Monday, May 28, 2007

God knows it's hard being an Atheist

I didn't see this coming; I've become one of those people who writes letters to The Age. A couple of weeks back I wrote a letter in response to some nutbar who felt that touring a piano around the world would do 'more harm than good'. This week, I wrote in to respond to an article attacking Richard Dawkins (author of The God Delusion and The Selfish Gene) for being a 'fundamentalist atheist'. Unfortunately, my letter was not published but they printed a letter which made essentially the same points so I was happy. Here's my letter:

It’s hard being an Atheist. We can’t get tax exempt status if we want to start a charity, we get less holidays and one of the few things that all religious denominations are united on is that Atheism is completely wrong. But probably the worst part about being an Atheist is having the same fatuous arguments thrown at us again and again about how incredibly plausible an invisible, omniscient god is (Fundamentalism, religious or secular, gets us nowhere, Margaret Somerville, The Age 28/5). Ms. Somerville implies that the existence of a god is equally valid a proposition as a godless universe. There is no evidence for the existence of a god whatsoever (And which god is the author talking about? Jehovah? Allah?
Xenu?). For the last time, the burden of proof lies with the person who makes the extraordinary claims.
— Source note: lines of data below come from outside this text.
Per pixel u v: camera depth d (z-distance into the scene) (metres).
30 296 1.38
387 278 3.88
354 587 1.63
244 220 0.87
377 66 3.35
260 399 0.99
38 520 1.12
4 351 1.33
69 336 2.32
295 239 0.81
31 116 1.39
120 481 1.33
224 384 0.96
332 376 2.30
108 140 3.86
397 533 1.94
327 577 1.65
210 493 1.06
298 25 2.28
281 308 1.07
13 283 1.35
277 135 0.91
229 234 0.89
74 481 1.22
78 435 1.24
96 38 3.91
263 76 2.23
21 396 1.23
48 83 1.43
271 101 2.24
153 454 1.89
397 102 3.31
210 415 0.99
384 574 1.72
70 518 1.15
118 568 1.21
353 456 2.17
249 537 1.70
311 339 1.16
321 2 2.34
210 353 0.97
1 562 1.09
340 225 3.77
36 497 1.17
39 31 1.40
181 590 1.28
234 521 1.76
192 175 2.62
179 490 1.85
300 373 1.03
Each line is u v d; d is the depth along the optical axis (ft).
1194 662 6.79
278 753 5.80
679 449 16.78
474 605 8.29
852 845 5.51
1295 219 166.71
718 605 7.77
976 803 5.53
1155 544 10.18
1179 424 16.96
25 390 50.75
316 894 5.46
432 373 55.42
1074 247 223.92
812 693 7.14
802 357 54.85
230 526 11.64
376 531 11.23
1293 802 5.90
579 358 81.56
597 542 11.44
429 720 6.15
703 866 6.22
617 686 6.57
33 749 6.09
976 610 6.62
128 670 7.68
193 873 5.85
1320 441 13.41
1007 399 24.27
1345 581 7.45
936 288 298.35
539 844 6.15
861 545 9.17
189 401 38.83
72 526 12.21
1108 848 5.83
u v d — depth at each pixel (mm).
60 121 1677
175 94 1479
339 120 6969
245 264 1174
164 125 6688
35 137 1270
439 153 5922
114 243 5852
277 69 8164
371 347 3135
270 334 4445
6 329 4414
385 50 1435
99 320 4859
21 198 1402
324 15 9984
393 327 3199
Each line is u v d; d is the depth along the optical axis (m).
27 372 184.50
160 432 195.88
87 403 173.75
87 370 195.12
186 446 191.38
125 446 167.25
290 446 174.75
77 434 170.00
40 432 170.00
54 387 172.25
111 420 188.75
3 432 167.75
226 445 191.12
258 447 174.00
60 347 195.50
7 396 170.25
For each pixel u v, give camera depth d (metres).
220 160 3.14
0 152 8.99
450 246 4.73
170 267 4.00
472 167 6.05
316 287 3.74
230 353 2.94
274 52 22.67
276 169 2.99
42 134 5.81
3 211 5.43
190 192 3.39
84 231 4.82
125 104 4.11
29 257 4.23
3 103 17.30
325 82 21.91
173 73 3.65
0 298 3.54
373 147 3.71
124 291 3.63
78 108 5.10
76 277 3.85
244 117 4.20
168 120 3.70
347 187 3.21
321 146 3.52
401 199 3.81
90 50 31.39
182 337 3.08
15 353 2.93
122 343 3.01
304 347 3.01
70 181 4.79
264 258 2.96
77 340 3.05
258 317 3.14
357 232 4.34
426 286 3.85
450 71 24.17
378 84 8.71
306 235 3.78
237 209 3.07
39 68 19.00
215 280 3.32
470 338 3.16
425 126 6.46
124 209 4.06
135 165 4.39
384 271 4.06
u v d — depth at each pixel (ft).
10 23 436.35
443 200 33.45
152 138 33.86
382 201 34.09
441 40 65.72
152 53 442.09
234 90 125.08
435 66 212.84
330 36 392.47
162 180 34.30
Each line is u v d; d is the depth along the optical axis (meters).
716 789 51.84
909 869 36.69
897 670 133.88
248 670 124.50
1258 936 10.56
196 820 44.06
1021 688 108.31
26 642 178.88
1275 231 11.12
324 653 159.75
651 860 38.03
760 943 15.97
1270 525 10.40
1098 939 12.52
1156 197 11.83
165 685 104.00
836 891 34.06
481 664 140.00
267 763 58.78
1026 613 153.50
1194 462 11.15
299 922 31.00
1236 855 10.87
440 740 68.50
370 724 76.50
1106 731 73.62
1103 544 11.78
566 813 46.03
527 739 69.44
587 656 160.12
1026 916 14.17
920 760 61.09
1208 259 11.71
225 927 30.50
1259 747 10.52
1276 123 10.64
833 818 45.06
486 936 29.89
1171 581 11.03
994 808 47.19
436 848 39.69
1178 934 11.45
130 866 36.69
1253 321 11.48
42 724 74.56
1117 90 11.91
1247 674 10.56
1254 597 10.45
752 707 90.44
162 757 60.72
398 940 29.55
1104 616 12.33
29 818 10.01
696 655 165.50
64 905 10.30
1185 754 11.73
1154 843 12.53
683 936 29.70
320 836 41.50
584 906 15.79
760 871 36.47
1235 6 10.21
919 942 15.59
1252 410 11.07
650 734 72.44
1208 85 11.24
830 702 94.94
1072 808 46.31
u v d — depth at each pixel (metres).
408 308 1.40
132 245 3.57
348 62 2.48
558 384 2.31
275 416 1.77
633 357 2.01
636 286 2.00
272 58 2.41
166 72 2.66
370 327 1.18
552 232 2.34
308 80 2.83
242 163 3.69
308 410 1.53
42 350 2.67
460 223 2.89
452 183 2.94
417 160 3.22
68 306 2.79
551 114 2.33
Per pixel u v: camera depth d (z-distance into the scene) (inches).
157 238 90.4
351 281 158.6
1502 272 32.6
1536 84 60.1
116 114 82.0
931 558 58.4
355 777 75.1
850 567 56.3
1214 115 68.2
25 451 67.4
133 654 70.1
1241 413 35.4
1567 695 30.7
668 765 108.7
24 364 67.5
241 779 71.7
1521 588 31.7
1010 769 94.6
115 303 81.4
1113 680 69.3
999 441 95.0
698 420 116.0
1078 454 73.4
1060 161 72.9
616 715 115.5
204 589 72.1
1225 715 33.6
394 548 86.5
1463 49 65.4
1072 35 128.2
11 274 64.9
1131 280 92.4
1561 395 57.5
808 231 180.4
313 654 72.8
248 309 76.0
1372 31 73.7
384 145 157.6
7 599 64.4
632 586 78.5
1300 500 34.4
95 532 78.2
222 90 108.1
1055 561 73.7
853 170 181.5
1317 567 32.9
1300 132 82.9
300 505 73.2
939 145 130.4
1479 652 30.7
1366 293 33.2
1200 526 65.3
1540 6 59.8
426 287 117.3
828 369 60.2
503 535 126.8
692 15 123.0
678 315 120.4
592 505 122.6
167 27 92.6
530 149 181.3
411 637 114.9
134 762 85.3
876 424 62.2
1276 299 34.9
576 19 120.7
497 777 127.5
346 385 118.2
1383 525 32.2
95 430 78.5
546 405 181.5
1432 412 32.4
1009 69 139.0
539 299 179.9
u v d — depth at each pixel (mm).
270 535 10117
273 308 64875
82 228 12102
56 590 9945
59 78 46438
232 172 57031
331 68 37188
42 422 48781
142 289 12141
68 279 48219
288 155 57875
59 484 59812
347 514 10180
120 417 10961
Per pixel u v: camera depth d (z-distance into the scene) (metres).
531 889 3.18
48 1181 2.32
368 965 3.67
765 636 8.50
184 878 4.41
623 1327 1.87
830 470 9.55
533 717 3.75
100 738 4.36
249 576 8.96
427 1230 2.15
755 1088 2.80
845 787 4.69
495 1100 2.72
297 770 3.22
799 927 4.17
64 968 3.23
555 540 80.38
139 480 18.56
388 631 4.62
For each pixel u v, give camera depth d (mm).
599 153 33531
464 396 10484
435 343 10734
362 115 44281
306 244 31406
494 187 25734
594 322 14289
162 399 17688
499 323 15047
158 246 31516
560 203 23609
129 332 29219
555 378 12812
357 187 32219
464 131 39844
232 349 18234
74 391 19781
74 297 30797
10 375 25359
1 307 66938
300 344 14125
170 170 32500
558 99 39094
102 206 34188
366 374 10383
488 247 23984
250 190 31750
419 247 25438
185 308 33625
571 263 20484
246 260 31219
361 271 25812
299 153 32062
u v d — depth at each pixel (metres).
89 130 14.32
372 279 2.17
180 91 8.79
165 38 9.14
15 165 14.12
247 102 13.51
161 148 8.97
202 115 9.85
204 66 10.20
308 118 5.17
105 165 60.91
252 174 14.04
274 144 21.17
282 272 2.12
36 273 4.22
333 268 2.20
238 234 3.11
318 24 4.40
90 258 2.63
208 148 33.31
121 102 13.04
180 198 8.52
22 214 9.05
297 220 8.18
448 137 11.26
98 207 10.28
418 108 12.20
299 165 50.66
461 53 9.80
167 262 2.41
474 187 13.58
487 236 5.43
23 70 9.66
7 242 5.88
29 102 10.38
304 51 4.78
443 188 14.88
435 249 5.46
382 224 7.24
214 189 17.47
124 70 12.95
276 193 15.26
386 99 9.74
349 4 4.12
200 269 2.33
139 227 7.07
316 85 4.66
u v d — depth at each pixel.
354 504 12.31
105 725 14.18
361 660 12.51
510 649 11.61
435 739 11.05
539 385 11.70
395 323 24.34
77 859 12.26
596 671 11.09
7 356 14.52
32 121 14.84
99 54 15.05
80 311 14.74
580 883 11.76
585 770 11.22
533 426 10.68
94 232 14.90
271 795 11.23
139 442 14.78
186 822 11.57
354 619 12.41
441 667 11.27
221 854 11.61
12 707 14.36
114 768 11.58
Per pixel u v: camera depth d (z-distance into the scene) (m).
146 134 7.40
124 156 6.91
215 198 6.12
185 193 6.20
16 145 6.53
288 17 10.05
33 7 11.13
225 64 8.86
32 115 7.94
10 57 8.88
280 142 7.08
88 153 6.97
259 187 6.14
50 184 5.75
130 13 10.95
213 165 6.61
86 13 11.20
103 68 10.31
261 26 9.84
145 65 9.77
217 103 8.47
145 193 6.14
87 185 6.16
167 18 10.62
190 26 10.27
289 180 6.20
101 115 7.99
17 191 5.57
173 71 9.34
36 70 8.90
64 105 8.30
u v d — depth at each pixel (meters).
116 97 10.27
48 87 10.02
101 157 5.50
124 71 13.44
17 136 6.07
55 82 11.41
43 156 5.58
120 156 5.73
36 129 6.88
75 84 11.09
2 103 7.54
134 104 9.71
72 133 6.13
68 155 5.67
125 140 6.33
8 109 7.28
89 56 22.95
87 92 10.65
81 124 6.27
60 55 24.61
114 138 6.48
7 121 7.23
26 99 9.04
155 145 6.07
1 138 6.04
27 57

Proving the absence of something is ostensibly impossible. Personally, I believe in the existence of a teapot that orbits the Earth. It cannot be detected by instruments on Earth because it is too small. Prove that the teapot doesn’t exist and I’ll convert to a religious sect of your choosing. I also take offence at Atheism being described as a religion. Religious people just know they are right, usually in the face of conflicting evidence. Atheists are people who have looked at the available evidence and have tried to reach the most rational conclusion. We don’t know we’re right, we just think that there is so little evidence for the claims made by any and all religions that we probably don’t need a god as part of our worldview. This is the exact opposite of a religious mindset. We don’t want to spread Atheism at the point of a gun; we want people to reach these conclusions themselves so that we can live in a society in which the dangerous myths of religion have gone the way of Zeus, Poseidon and Thor.

Saturday, May 26, 2007

Climate change is so hot right now

I couldn't help noticing a certain advertisement plastered over almost every tram in Melbourne that exhibited a brand of vacuousness usually unseen even in the particularly vacuous world of advertising. The offending advert features various androgynous clothes-horses lounging around in designer rags casually enjoying a planet with a drastically increased sea level and temperature. The caption coyly states that its clothes are 'global warming ready'. Presumably the ad is designed to appeal to people whose greatest concern for the future of this planet is the continuing availability of 'fashionable' clothes - the kind of demographic who only know the term 'global warming' at all because they accidentally overheard it on a news break during Big Brother Up Late. Climate change is a serious issue, not just some buzz word to be regarded in the same vein as the latest sitcom catchphrase ('Anthropogenic increase in the earth's average temperature? What the?'). I'm not saying that we have to be deathly serious (I do have a sense of humour - how hilarious was that 'what the?' gag in the last sentence?) but I fear that this sort of media simplification reflects attitudes that already exist in a large section of society. It's as if it's enough to just know these catchy little soundbites without actually understanding the underlying premise that they represent. It's like that guy at work who thinks he's making a very political joke when he makes fun of John Howard for being bald. Delve a little deeper into the issue. Don't be the kind of mindless shemp who sees these media contrivances and assumes that they might be saying something meaningful when they are in fact just superficially cashing in on issues with real relevance.